Nach der inhaltlichen Ausrichtung des Projekts fand in den letzten Monaten ein groß angelegter Abstimmungsprozess statt. Die Instrumentenfamilie der Offensive Mittelstand im Rahmen von INQA zeichnet schließlich aus, dass sie sozialpartnerschaftlich erarbeitet und von allen wirtschaftspolitischen Akteuren in Deutschland als Praxisstandard akzeptiert ist. An der Entwicklung des Checks waren alle Partner der Offensive Mittelstand (unter anderem Bund und Länder, Unternehmerverbände, Fachverbände, Handwerkskammern, Gewerkschaften, Berufsgenossenschaften, Krankenkassen, Forschungsinstitute und Dienstleister) in irgendeiner Art und Weise beteiligt (19 Einzelgespräche und 19 Workshops). Außerdem wurde das Instrument in 16 Pilotunternehmen ausgiebig getestet. In dieser Phase wurde der Check dann sukzessive überarbeitet, bis Mitte November dann die letzte Version (0.9.2) vom Plenum der Offensive Mittelstand erfolgreich verabschiedet wurde.

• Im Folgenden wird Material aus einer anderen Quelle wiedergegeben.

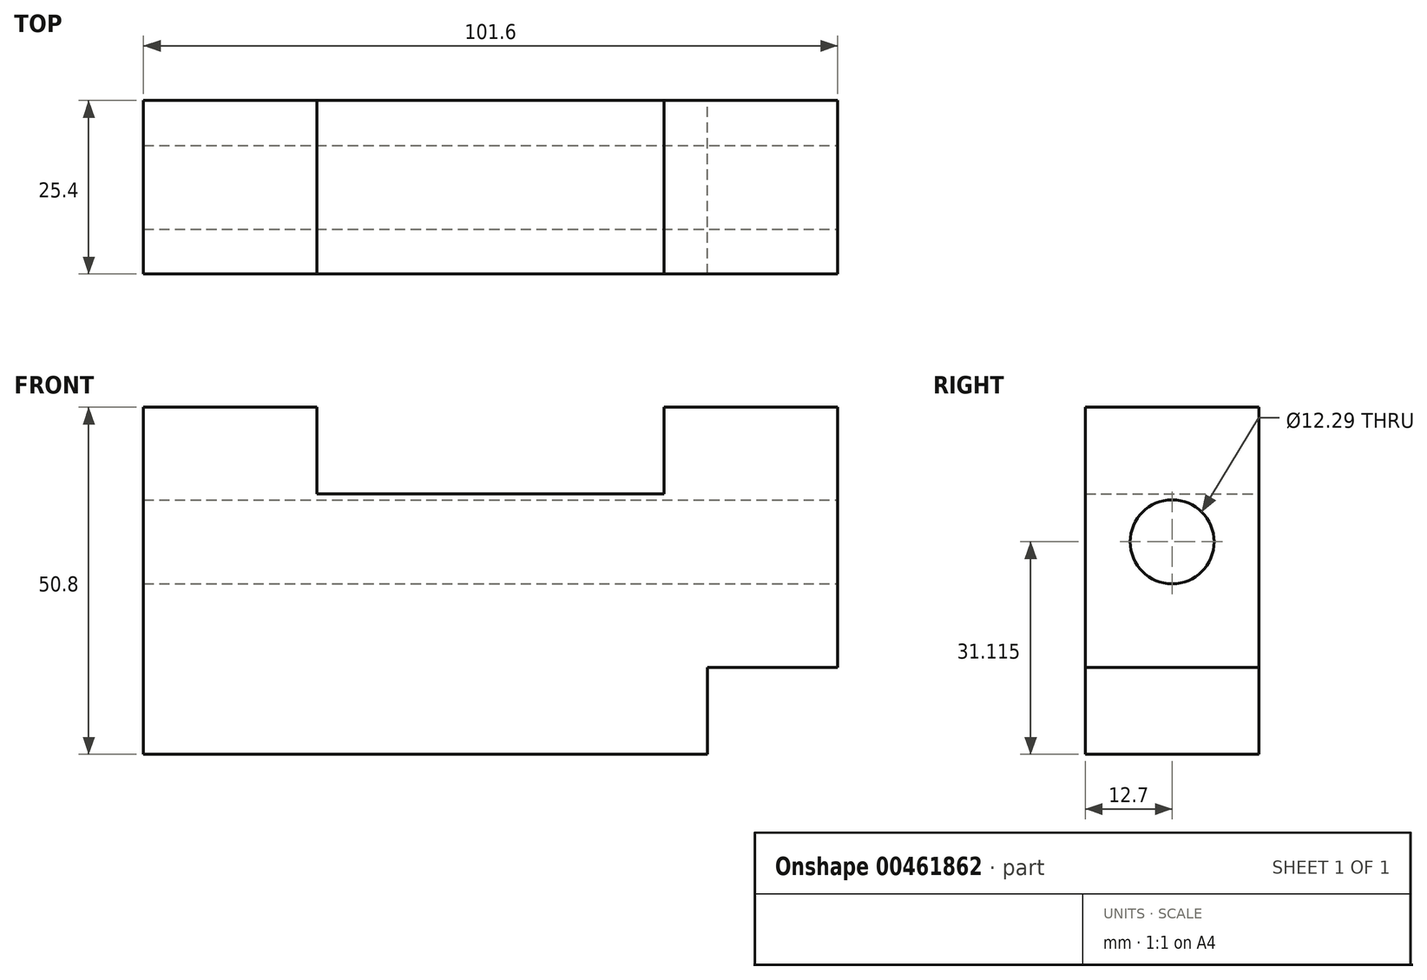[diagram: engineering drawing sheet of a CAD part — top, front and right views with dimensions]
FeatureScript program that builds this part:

Nicht “Winter is Coming”, sondern "Der neue INQA-Check kommt!"

Wir - und Sie hoffentlich auch - können es nun kaum erwarten, bis der neue INQA-Check im ersten Halbjahr 2018 dann auch offiziell veröffentlicht wird. Bis es soweit ist, können Sie sich ja schon mal mit unseren Materialien zum Thema Leistungsfähigkeit und Vorurteile, Fachkräfte finden & binden, Vorurteile im Betrieb oder dem Praxisbeispiel "Ein Vielfaltsbewusster Great Place to Work" einstimmen.

Dieses Jahr heißt es also nicht wie in einer bekannten US-Serie „Winter is coming“, sondern vielmehr „The INQA-Check is coming“.